----- RECORD EXTRACTS -----
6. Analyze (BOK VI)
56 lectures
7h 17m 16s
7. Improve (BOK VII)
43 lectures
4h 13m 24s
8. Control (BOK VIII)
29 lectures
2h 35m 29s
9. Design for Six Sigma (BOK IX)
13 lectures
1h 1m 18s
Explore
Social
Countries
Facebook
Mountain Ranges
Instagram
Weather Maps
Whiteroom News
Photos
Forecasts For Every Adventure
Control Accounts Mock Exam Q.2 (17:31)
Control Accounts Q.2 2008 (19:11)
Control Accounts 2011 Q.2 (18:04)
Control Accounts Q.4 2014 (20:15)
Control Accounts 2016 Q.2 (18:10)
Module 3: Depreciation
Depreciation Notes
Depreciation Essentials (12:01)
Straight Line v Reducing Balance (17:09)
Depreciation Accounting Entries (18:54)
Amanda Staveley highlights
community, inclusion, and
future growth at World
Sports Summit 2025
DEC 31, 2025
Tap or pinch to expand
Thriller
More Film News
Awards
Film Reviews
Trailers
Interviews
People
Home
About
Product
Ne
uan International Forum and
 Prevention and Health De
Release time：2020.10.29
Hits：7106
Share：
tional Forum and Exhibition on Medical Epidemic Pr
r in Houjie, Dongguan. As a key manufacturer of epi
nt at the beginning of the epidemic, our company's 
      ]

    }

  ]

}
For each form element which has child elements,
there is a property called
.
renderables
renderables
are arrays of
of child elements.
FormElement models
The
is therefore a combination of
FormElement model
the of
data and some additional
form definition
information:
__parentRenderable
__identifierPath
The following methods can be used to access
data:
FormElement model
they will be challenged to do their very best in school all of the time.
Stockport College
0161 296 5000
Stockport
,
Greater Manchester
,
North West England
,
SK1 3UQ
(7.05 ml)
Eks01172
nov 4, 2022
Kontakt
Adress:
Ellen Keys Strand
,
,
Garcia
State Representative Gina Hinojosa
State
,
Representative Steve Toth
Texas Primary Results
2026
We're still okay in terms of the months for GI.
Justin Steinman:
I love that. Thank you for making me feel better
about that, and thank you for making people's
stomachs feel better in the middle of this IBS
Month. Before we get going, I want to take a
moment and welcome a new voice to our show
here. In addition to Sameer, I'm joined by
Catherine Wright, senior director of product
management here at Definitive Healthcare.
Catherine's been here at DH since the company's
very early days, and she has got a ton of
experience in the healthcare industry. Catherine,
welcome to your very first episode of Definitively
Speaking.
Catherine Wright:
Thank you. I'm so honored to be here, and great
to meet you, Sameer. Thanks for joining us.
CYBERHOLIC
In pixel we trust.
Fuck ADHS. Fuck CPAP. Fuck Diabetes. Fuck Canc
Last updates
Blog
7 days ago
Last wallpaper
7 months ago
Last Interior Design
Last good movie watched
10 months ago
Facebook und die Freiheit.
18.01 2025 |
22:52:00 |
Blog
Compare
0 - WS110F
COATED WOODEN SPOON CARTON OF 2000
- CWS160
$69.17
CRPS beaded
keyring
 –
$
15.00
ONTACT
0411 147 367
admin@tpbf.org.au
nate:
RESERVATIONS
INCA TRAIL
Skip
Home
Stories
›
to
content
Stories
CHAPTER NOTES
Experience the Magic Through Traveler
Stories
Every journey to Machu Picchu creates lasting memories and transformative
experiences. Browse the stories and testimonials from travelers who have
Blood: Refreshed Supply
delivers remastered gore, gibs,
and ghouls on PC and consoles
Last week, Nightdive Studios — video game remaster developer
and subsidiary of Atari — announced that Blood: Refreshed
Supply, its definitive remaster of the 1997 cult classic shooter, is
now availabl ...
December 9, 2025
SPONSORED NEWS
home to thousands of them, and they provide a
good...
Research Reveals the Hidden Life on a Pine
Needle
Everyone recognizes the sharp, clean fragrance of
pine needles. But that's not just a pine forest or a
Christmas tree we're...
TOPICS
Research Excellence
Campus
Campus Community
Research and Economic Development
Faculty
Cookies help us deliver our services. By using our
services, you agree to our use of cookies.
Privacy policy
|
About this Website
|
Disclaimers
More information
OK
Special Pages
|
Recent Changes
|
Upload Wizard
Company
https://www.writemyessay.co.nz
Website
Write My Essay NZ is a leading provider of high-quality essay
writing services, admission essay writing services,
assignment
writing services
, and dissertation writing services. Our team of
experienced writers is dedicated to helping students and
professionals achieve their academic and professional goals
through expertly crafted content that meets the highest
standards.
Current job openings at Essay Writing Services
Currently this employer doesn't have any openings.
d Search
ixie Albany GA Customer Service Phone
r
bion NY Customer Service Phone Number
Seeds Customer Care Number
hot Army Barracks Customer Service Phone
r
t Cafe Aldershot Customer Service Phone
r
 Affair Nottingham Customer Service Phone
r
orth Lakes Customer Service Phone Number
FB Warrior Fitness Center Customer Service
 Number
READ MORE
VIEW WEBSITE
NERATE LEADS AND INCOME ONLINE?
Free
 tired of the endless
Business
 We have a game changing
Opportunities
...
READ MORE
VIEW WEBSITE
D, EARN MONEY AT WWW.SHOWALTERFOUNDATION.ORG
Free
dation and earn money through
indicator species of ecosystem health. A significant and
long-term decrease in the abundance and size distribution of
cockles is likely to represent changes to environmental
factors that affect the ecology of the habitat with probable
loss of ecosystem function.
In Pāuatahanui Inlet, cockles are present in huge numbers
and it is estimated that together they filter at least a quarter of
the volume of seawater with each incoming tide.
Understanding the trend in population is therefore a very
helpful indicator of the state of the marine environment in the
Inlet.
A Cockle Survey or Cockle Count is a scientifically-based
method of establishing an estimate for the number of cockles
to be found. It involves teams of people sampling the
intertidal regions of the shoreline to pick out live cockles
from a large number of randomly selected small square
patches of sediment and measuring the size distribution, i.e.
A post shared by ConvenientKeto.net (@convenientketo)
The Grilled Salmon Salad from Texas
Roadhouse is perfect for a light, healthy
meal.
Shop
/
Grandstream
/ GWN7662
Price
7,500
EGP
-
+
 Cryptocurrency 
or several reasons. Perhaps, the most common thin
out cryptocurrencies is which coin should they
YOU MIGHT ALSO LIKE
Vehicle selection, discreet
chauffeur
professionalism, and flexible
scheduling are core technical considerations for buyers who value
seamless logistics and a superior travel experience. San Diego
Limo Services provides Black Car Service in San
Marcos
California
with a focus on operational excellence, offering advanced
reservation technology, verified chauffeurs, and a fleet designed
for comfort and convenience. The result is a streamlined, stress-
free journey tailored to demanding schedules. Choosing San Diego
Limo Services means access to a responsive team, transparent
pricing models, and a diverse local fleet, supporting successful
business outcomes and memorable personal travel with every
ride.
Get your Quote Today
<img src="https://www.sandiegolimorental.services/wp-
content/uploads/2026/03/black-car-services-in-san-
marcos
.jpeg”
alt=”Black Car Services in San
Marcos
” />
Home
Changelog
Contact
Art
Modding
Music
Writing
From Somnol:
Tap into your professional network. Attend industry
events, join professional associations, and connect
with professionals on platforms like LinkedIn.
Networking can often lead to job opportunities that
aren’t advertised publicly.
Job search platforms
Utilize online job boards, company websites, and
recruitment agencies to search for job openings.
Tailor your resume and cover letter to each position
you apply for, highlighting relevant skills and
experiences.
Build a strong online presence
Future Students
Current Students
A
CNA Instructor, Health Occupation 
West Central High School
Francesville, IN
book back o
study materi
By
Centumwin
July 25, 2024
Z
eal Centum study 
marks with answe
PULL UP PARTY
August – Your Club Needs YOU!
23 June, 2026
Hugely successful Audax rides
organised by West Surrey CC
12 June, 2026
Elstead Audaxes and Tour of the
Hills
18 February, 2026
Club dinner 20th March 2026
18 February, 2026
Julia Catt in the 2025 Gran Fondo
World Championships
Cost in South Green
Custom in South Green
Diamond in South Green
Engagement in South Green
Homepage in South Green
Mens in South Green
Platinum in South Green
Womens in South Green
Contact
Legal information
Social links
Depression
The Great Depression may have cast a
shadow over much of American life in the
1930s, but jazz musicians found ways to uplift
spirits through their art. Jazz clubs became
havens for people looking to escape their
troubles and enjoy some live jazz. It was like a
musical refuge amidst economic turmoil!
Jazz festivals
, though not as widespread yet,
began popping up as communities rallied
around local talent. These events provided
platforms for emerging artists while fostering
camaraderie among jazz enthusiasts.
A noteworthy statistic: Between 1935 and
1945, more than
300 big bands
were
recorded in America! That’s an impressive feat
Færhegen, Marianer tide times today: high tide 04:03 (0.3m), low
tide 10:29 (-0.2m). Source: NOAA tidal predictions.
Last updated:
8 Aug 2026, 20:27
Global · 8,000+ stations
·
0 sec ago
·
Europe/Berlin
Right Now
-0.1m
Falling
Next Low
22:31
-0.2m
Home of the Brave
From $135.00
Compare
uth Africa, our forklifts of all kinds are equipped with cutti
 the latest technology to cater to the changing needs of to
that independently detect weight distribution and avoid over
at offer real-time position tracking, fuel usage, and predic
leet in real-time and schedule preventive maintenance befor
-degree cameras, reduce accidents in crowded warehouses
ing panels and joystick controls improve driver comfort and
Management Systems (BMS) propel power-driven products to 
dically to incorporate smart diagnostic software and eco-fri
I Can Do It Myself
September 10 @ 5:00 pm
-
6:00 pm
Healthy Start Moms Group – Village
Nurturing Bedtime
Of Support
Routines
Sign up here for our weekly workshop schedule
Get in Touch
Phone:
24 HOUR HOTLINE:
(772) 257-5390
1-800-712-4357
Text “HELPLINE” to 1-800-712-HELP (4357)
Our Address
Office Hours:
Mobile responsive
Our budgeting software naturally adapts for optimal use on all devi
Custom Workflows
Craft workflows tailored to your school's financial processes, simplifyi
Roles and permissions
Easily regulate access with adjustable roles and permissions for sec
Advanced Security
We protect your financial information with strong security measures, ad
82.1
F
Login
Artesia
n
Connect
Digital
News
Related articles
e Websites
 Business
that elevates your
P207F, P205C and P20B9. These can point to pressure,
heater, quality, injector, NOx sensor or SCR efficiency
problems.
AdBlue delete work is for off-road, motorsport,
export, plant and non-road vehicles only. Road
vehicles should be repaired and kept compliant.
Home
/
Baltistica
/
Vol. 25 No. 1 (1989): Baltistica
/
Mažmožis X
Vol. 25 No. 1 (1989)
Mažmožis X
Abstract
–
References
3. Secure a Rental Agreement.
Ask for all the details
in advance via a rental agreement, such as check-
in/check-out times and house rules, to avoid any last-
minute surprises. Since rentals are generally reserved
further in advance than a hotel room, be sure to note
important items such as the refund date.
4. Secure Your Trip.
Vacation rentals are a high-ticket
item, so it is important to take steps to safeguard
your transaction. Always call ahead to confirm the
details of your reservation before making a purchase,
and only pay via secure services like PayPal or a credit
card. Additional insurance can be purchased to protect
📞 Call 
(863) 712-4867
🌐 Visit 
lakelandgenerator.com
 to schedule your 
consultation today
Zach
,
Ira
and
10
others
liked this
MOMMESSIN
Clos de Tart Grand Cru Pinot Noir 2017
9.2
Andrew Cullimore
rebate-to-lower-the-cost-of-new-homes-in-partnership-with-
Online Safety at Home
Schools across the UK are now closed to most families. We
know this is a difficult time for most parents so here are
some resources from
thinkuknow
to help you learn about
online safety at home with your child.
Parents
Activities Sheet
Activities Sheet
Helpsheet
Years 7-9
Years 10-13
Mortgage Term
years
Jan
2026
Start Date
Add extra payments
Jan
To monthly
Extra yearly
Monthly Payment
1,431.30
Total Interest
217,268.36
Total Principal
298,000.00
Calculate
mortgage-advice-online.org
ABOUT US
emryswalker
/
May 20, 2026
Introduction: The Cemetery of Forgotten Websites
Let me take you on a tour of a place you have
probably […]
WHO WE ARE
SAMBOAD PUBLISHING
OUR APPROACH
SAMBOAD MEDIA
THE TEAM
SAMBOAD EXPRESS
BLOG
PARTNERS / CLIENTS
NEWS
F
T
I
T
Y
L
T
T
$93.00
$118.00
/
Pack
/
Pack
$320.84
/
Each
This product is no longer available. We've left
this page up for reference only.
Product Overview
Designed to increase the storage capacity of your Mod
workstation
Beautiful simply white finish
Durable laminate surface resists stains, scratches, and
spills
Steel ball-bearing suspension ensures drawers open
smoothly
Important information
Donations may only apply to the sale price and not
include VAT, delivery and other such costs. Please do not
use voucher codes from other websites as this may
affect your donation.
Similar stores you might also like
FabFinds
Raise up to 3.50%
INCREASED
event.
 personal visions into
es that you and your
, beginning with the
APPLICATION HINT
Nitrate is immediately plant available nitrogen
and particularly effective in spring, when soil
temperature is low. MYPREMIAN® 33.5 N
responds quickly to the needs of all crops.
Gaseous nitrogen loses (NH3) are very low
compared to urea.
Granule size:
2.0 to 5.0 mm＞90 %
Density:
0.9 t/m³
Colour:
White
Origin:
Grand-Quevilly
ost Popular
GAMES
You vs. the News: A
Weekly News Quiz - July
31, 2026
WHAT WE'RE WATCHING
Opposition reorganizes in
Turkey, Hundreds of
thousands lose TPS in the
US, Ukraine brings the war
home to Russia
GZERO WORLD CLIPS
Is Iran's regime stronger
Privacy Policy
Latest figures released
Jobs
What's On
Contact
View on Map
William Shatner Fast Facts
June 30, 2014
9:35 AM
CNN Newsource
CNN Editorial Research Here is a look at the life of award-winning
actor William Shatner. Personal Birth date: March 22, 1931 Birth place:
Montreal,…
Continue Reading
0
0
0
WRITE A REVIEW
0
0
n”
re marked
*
-----
Recast the items from their first line through the line containing "Control Accounts 2016 Q.2 (18:10)", both included, as a JSON list of strings with one string per line, leaving out any blank lines.

[
  "6. Analyze (BOK VI)",
  "56 lectures",
  "7h 17m 16s",
  "7. Improve (BOK VII)",
  "43 lectures",
  "4h 13m 24s",
  "8. Control (BOK VIII)",
  "29 lectures",
  "2h 35m 29s",
  "9. Design for Six Sigma (BOK IX)",
  "13 lectures",
  "1h 1m 18s",
  "Explore",
  "Social",
  "Countries",
  "Facebook",
  "Mountain Ranges",
  "Instagram",
  "Weather Maps",
  "Whiteroom News",
  "Photos",
  "Forecasts For Every Adventure",
  "Control Accounts Mock Exam Q.2 (17:31)",
  "Control Accounts Q.2 2008 (19:11)",
  "Control Accounts 2011 Q.2 (18:04)",
  "Control Accounts Q.4 2014 (20:15)",
  "Control Accounts 2016 Q.2 (18:10)"
]